Warning: This post contains major spoilers for :burp: season four, episode two of Rick and Morty.
Rick and Morty began its fourth season by addressing fans who want the series to be more like it was in season one. The premiere’s message wasn’t subtle either, with Fascist Morty screaming, “I want to have fun, classic Rick and Morty adventures like in the old days!” The show continued its meta-commentary to its viewers in the season’s second episode. It was an unflinching reminder Rick Sanchez is not a hero anyone should be trying to emulate.
Rick has always been depressed, and even beyond his self-destructive behavior and drinking, he doesn’t always handle it well. He almost killed himself after Unity, a collective hive mind, broke up with him in season two’s emotional “Auto Erotic Assimilation.” That final scene remains the show’s saddest, but the end of “The Old Man and the Seat” was even more revealing about how much Rick hates himself and his life.
No well-adjusted person would lose their mind over someone using their secret toilet the way Rick did. He was so overcome with a desire for revenge he upended his entire life. He kidnapped 470,000 fly children and changed the outcome of a robot/dinosaur war just to find Tony. In a fraction of the time he could have simply put an impenetrable barrier around the entire planet. But the point wasn’t to keep his secret pooping place private; the point was to give himself a purpose, no matter how meaningless. Rick might be the smartest man in the infinite universes, but he has never figured out how to enjoy life.
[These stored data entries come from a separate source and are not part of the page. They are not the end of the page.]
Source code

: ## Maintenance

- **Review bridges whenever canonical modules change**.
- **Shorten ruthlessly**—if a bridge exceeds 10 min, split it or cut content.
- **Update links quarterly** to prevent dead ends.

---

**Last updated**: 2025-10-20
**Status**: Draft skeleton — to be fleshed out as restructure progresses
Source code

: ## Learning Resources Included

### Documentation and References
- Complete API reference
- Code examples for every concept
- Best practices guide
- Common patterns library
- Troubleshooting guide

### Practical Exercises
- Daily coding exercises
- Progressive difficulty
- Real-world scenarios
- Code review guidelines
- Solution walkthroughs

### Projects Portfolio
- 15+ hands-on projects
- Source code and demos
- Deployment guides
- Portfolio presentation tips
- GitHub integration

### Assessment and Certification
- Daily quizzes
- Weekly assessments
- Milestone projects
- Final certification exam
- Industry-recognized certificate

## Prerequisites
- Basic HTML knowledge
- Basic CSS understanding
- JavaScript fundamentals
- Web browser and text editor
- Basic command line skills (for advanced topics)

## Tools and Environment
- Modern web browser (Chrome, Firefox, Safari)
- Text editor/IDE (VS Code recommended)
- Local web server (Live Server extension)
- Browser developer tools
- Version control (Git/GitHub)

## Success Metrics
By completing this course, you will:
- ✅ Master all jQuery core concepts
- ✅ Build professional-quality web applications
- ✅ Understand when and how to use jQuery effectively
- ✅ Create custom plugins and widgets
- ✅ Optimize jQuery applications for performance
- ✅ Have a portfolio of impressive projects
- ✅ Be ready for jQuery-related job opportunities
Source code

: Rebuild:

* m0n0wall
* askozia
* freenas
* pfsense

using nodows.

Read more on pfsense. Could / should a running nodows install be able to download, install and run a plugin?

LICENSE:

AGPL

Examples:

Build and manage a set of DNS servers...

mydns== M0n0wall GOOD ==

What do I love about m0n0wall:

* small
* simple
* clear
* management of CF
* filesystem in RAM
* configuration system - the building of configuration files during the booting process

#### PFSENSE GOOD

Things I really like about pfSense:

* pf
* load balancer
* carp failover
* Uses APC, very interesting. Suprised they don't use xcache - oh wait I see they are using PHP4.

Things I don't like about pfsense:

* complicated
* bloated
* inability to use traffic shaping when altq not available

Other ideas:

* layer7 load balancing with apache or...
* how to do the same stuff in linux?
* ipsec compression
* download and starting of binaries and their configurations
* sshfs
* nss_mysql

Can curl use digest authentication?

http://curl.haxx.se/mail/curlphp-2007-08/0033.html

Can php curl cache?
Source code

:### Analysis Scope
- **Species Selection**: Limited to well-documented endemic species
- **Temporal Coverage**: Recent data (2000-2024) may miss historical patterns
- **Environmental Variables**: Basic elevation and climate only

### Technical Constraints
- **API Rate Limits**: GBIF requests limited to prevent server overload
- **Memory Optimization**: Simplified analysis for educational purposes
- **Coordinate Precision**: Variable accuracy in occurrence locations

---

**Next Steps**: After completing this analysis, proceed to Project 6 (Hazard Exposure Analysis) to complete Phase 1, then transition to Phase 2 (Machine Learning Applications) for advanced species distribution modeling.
The widower Tony understood that. He was using his wife’s death as an excuse to give up, something Tony recognized after Rick challenged him. That epiphany was how Tony knew Rick was suffering from the same kind of emotional paralysis. “You need the same thing I needed Rick,” Tony said, “You need someone to give you permission to live.” In classic Rick and Morty fashion, the most accurate insight into Rick Sanchez came from an alien going to the bathroom.
“You know what shy pooping is, Rick? It’s a pointless bid for control. You want to take the one part of life that you truly think is yours and you want to protect it from a universe that takes whatever it wants. It took my wife. It clearly took something from you. We can spend our lives fighting that, or we can choose to be free.”
We still don’t know exactly what happened to Rick’s wife. Her death was teased in the season three premiere, but how much of that was a false memory is unclear. What does seem clear is something terrible happened to Rick long ago, something he couldn’t stop or change. That event drove him away from his daughter for years, and it made him bitter and mean.
What brought him back to her and his family? For all of his genius and the exciting things he does it’s simple—Rick is a lonely guy. Whatever the universe took from him also made it hard for him to let anyone in emotionally. It was easier for Rick to put Tony in a simulation than it was for Rick to let Tony be his friend. Rick does want and need a friend. Even if he won’t admit it, he knows that’s true. It’s why he tried to lure Tony back to his toilet planet and why he was so upset over Tony’s death on Space Mount Everest. Tony understood Rick and his pain in a way no one else does.
But while all of that might make Rick an empathetic character, none of it makes him the hero or philosopher he is considered to be by some. Rick is not someone anyone should look up to or admire. All of his relationships are toxic, and he’s a destructive force in every universe he travels to. He’s a genius who would rather use his skills to enact elaborate and deadly toilet revenge than make the world better. As a person Rick sucks, no matter how much some might think his nihilistic attitude and depraved indifference makes him worthy of being idolized.
And you know who agrees with that? Rick. He sat down on his own hologram, booby-trapped toilet because Tony’s death was enough to make Rick realize the truth about who he is. We heard it all in his own voice.
“Have fun with your stupid toilet that you get to use all by yourself now. Enjoy using it all by yourself, while you sit there and think about how nobody one wants to be around you. And how you ruin it for yourself because you’re a huge piece of shit. Look at you, sitting there, King Shit on his Throne of Loneliness. Enjoy this toilet with a thousand of me screaming every time you take a shit. All hail his majesty, the saddest piece of garbage in the entire cosmos. Long live the Big Bad Doo Doo Daddy! May his reign last a thousand years.”
Rick has always been a compelling and dynamic character, one of the best on TV. He’s also genuinely sympathetic. But in “The Old Man and the Seat” he himself made it clear he’s not a good person, and he’s certainly not a hero. He’s a giant piece of shit.